■ **Aim of the exercise**:
In the listing below, the lines starting with the line with "You are over the age of 79" and going on through the line with "NON-TRAVELLING RELATIVES" are to be reproduced exactly, and only those.

■ **Entries provided**:

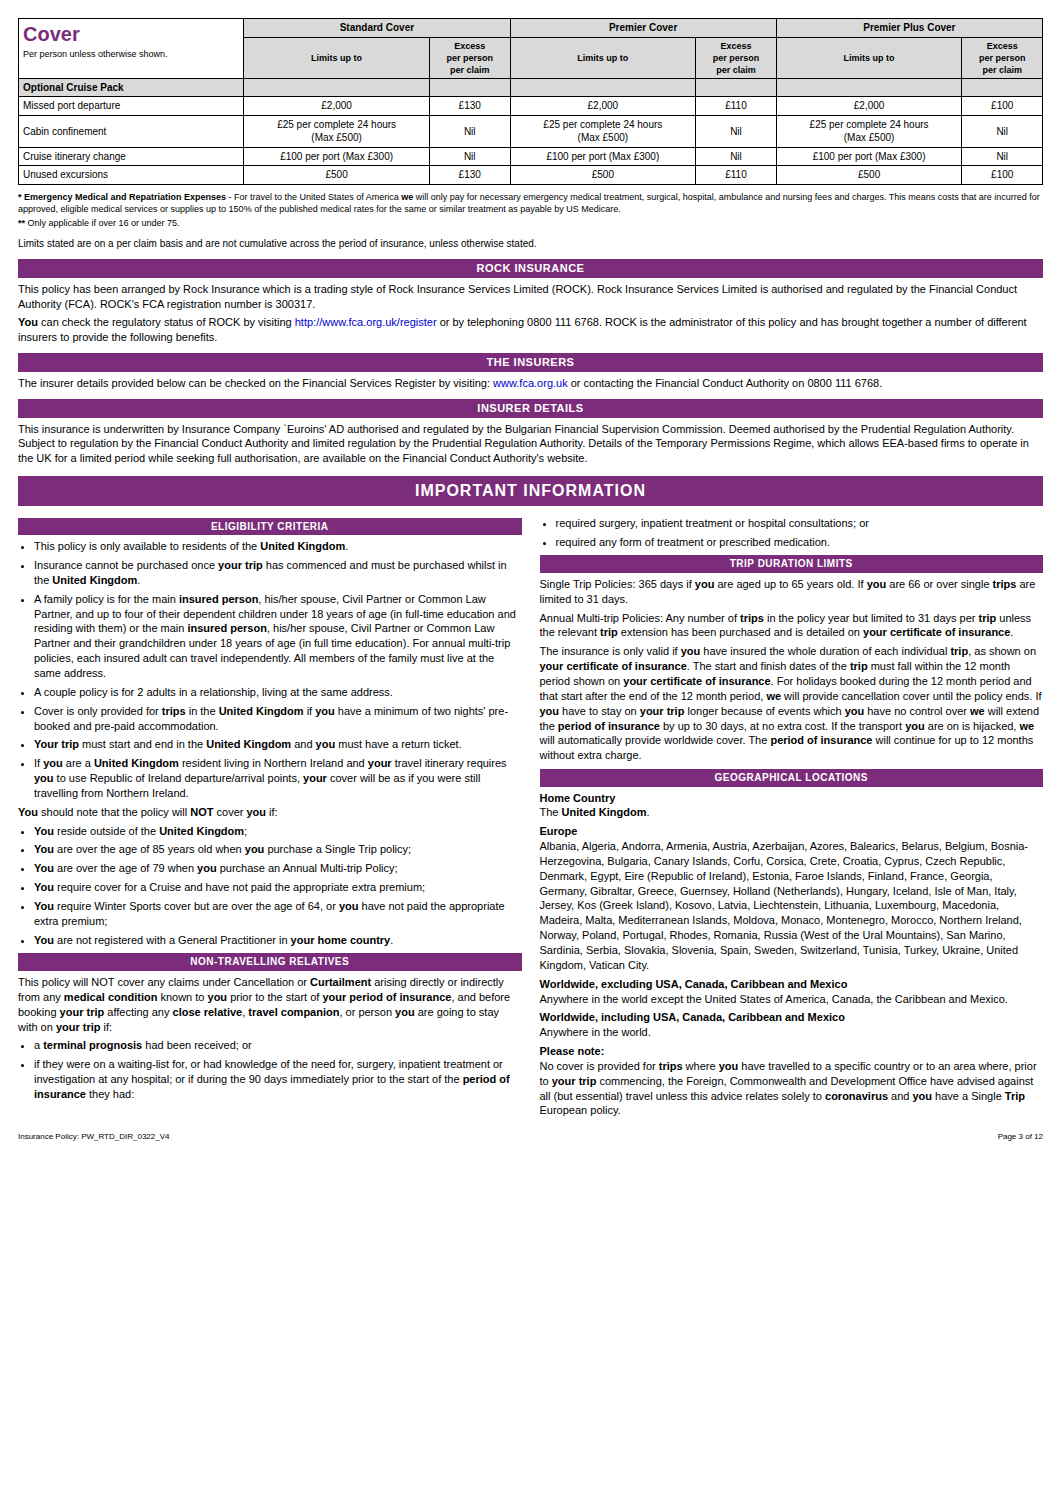| Cover Per person unless otherwise shown. | Standard Cover | Premier Cover | Premier Plus Cover |
| --- | --- | --- | --- |
| Limits up to | Excess per person per claim | Limits up to | Excess per person per claim | Limits up to | Excess per person per claim |
| Optional Cruise Pack | | | | | | |
| Missed port departure | £2,000 | £130 | £2,000 | £110 | £2,000 | £100 |
| Cabin confinement | £25 per complete 24 hours (Max £500) | Nil | £25 per complete 24 hours (Max £500) | Nil | £25 per complete 24 hours (Max £500) | Nil |
| Cruise itinerary change | £100 per port (Max £300) | Nil | £100 per port (Max £300) | Nil | £100 per port (Max £300) | Nil |
| Unused excursions | £500 | £130 | £500 | £110 | £500 | £100 |
* Emergency Medical and Repatriation Expenses - For travel to the United States of America we will only pay for necessary emergency medical treatment, surgical, hospital, ambulance and nursing fees and charges. This means costs that are incurred for approved, eligible medical services or supplies up to 150% of the published medical rates for the same or similar treatment as payable by US Medicare.
** Only applicable if over 16 or under 75.
Limits stated are on a per claim basis and are not cumulative across the period of insurance, unless otherwise stated.
ROCK INSURANCE
This policy has been arranged by Rock Insurance which is a trading style of Rock Insurance Services Limited (ROCK). Rock Insurance Services Limited is authorised and regulated by the Financial Conduct Authority (FCA). ROCK's FCA registration number is 300317.
You can check the regulatory status of ROCK by visiting http://www.fca.org.uk/register or by telephoning 0800 111 6768. ROCK is the administrator of this policy and has brought together a number of different insurers to provide the following benefits.
THE INSURERS
The insurer details provided below can be checked on the Financial Services Register by visiting: www.fca.org.uk or contacting the Financial Conduct Authority on 0800 111 6768.
INSURER DETAILS
This insurance is underwritten by Insurance Company `Euroins' AD authorised and regulated by the Bulgarian Financial Supervision Commission. Deemed authorised by the Prudential Regulation Authority. Subject to regulation by the Financial Conduct Authority and limited regulation by the Prudential Regulation Authority. Details of the Temporary Permissions Regime, which allows EEA-based firms to operate in the UK for a limited period while seeking full authorisation, are available on the Financial Conduct Authority's website.
IMPORTANT INFORMATION
ELIGIBILITY CRITERIA
This policy is only available to residents of the United Kingdom.
Insurance cannot be purchased once your trip has commenced and must be purchased whilst in the United Kingdom.
A family policy is for the main insured person, his/her spouse, Civil Partner or Common Law Partner, and up to four of their dependent children under 18 years of age (in full-time education and residing with them) or the main insured person, his/her spouse, Civil Partner or Common Law Partner and their grandchildren under 18 years of age (in full time education). For annual multi-trip policies, each insured adult can travel independently. All members of the family must live at the same address.
A couple policy is for 2 adults in a relationship, living at the same address.
Cover is only provided for trips in the United Kingdom if you have a minimum of two nights' pre-booked and pre-paid accommodation.
Your trip must start and end in the United Kingdom and you must have a return ticket.
If you are a United Kingdom resident living in Northern Ireland and your travel itinerary requires you to use Republic of Ireland departure/arrival points, your cover will be as if you were still travelling from Northern Ireland.
You should note that the policy will NOT cover you if:
You reside outside of the United Kingdom;
You are over the age of 85 years old when you purchase a Single Trip policy;
You are over the age of 79 when you purchase an Annual Multi-trip Policy;
You require cover for a Cruise and have not paid the appropriate extra premium;
You require Winter Sports cover but are over the age of 64, or you have not paid the appropriate extra premium;
You are not registered with a General Practitioner in your home country.
NON-TRAVELLING RELATIVES
This policy will NOT cover any claims under Cancellation or Curtailment arising directly or indirectly from any medical condition known to you prior to the start of your period of insurance, and before booking your trip affecting any close relative, travel companion, or person you are going to stay with on your trip if:
a terminal prognosis had been received; or
if they were on a waiting-list for, or had knowledge of the need for, surgery, inpatient treatment or investigation at any hospital; or if during the 90 days immediately prior to the start of the period of insurance they had:
required surgery, inpatient treatment or hospital consultations; or
required any form of treatment or prescribed medication.
TRIP DURATION LIMITS
Single Trip Policies: 365 days if you are aged up to 65 years old. If you are 66 or over single trips are limited to 31 days.
Annual Multi-trip Policies: Any number of trips in the policy year but limited to 31 days per trip unless the relevant trip extension has been purchased and is detailed on your certificate of insurance.
The insurance is only valid if you have insured the whole duration of each individual trip, as shown on your certificate of insurance. The start and finish dates of the trip must fall within the 12 month period shown on your certificate of insurance. For holidays booked during the 12 month period and that start after the end of the 12 month period, we will provide cancellation cover until the policy ends. If you have to stay on your trip longer because of events which you have no control over we will extend the period of insurance by up to 30 days, at no extra cost. If the transport you are on is hijacked, we will automatically provide worldwide cover. The period of insurance will continue for up to 12 months without extra charge.
GEOGRAPHICAL LOCATIONS
Home Country
The United Kingdom.
Europe
Albania, Algeria, Andorra, Armenia, Austria, Azerbaijan, Azores, Balearics, Belarus, Belgium, Bosnia-Herzegovina, Bulgaria, Canary Islands, Corfu, Corsica, Crete, Croatia, Cyprus, Czech Republic, Denmark, Egypt, Eire (Republic of Ireland), Estonia, Faroe Islands, Finland, France, Georgia, Germany, Gibraltar, Greece, Guernsey, Holland (Netherlands), Hungary, Iceland, Isle of Man, Italy, Jersey, Kos (Greek Island), Kosovo, Latvia, Liechtenstein, Lithuania, Luxembourg, Macedonia, Madeira, Malta, Mediterranean Islands, Moldova, Monaco, Montenegro, Morocco, Northern Ireland, Norway, Poland, Portugal, Rhodes, Romania, Russia (West of the Ural Mountains), San Marino, Sardinia, Serbia, Slovakia, Slovenia, Spain, Sweden, Switzerland, Tunisia, Turkey, Ukraine, United Kingdom, Vatican City.
Worldwide, excluding USA, Canada, Caribbean and Mexico
Anywhere in the world except the United States of America, Canada, the Caribbean and Mexico.
Worldwide, including USA, Canada, Caribbean and Mexico
Anywhere in the world.
Please note:
No cover is provided for trips where you have travelled to a specific country or to an area where, prior to your trip commencing, the Foreign, Commonwealth and Development Office have advised against all (but essential) travel unless this advice relates solely to coronavirus and you have a Single Trip European policy.
Insurance Policy: PW_RTD_DIR_0322_V4
Page 3 of 12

■ **Answer box**:
You are over the age of 79 when you purchase an Annual Multi-trip Policy;
You require cover for a Cruise and have not paid the appropriate extra premium;
You require Winter Sports cover but are over the age of 64, or you have not paid the appropriate extra premium;
You are not registered with a General Practitioner in your home country.
NON-TRAVELLING RELATIVES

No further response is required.